> Extrait fourni:
Une hausse majeure des prix agricoles est observée depuis plus d’un an. Selon l’indice des prix agricoles de la FAO, les prix alimentaires augmentaient déjà fortement sur les marchés internationaux avant l’invasion Russe: +30% entre décembre 2020 et décembre 2021.
Cela était principalement du:
• Aux conséquences économiques de la pandémie;
• A la multiplication d’événements climatiques extrêmes affectant les productions
agricoles;
• A l’augmentation des prix du pétrole;
• A l’utilisation croissante d’agrocarburant (CF transformation de la production
brésilienne en fin d’année dernière).
Détails des augmentations des prix alimentaires internationaux entre décembre 2020 et
décembre 2021:
• +23,2% sur le prix des céréales
• +64% sur le prix des huiles végétales
• +20% sur le prix des produits laitiers
• +40% sur le prix du sucre;
• +17,6% sur le prix de la viande.
Le contexte est donc particulièrement propice pour que la flambée des prix actuelle ait des répercussions catastrophiques. Le prix du blé sur les marchés boursiers atteint déjà des records historiques bien au-delà des seuils connus lors des émeutes de la faim de 2008-2009 (420 euros la tonne, une augmentation de plus de 70% depuis début janvier).
C’est la troisième crise des prix alimentaires en moins de quinze ans.
Quelles actions en cours ou à venir au niveau international sur le sujet?
• Le 2 mars, à l’occasion d’une réunion informelle des ministres chargés de l’agriculture et de la pêche, l’Union Européenne a appelé à la mobilisation des enceintes internationales compétentes pour analyser la question et envisager les réponses à apporter, à court et à moyen terme.
• Le 5 mars, le Rapid Response Forum (RRF) de l’Agriculture Market Information System -AMIS- s’est réuni en urgence pour analyser les risques et les conséquences de l’agression Russe sur les prix alimentaires internationaux. Aucune décision d’ampleur n’a malheureusement été prise.
• Le 10 mars prochain aura lieu la réunion du G7 agricole dédiée à l’impact de l’invasion de l’Ukraine par la Russie sur la sécurité alimentaire mondiale et à une réflexion sur la manière de stabiliser les marchés alimentaires.
• Le 23 mars prochain aura lieu, sous la présidence indonésienne du G20, la 11ème réunion annuelle de l’Agriculture Market Information System -AMIS-. Elle sera constituée de xiii et de partage d’expérience relative à la gestion de l’inflation des prix alimentaires.
Les ministres de l’agriculture de l’Union Européenne ont récemment souligné l’importance des enceintes internationales compétentes et en particulier le G7, le G20 et l’OCDE pour résoudre la crise alimentaire en coursxiii. Or, ces espaces sont caractérisés par l’absence des pays qui seront en premier lieu et le plus affectés par cette crise. Outre leur manque d’inclusivité, ces espaces ont déjà fait preuve de leur incapacité à agir sur ce type de situation.

> Données enregistrées:
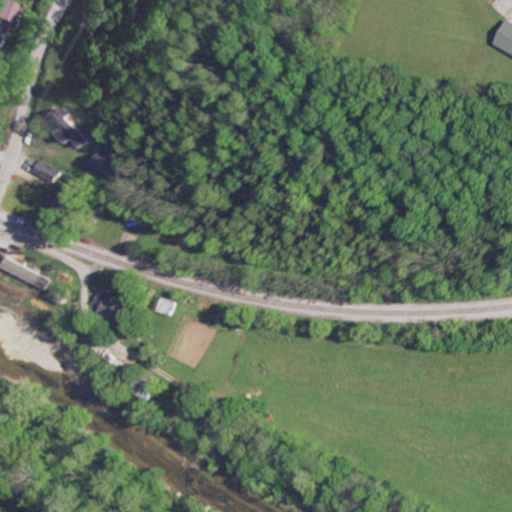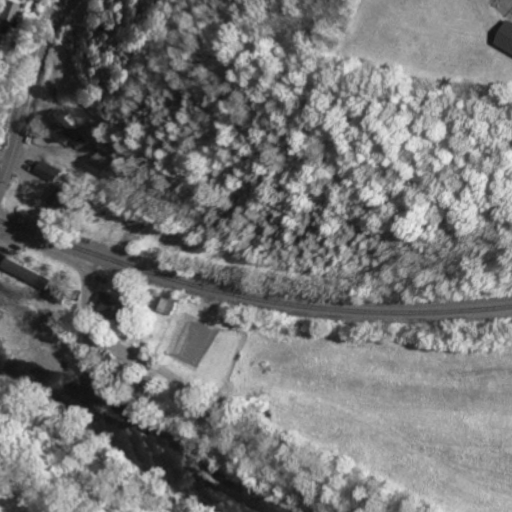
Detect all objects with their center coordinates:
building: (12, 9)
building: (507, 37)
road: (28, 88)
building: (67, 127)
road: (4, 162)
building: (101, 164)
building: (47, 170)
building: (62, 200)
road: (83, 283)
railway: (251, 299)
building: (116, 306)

> Consignes:
[1] Pouvez-vous reproduire, dans l'extrait sur la hausse des prix alimentaires, le passage qui s'ouvre sur les mots contenant « C’est la troisième » et se termine par « malheureusement été prise. » ?
[2] D'après l'extrait sur la hausse des prix alimentaires, de combien le prix des huiles végétales a-t-il augmenté entre décembre 2020 et décembre 2021 ?

> Réponses complètes:
[1]
C’est la troisième crise des prix alimentaires en moins de quinze ans.
Quelles actions en cours ou à venir au niveau international sur le sujet?
• Le 2 mars, à l’occasion d’une réunion informelle des ministres chargés de l’agriculture et de la pêche, l’Union Européenne a appelé à la mobilisation des enceintes internationales compétentes pour analyser la question et envisager les réponses à apporter, à court et à moyen terme.
• Le 5 mars, le Rapid Response Forum (RRF) de l’Agriculture Market Information System -AMIS- s’est réuni en urgence pour analyser les risques et les conséquences de l’agression Russe sur les prix alimentaires internationaux. Aucune décision d’ampleur n’a malheureusement été prise.

[2] Il a augmenté de 64 %.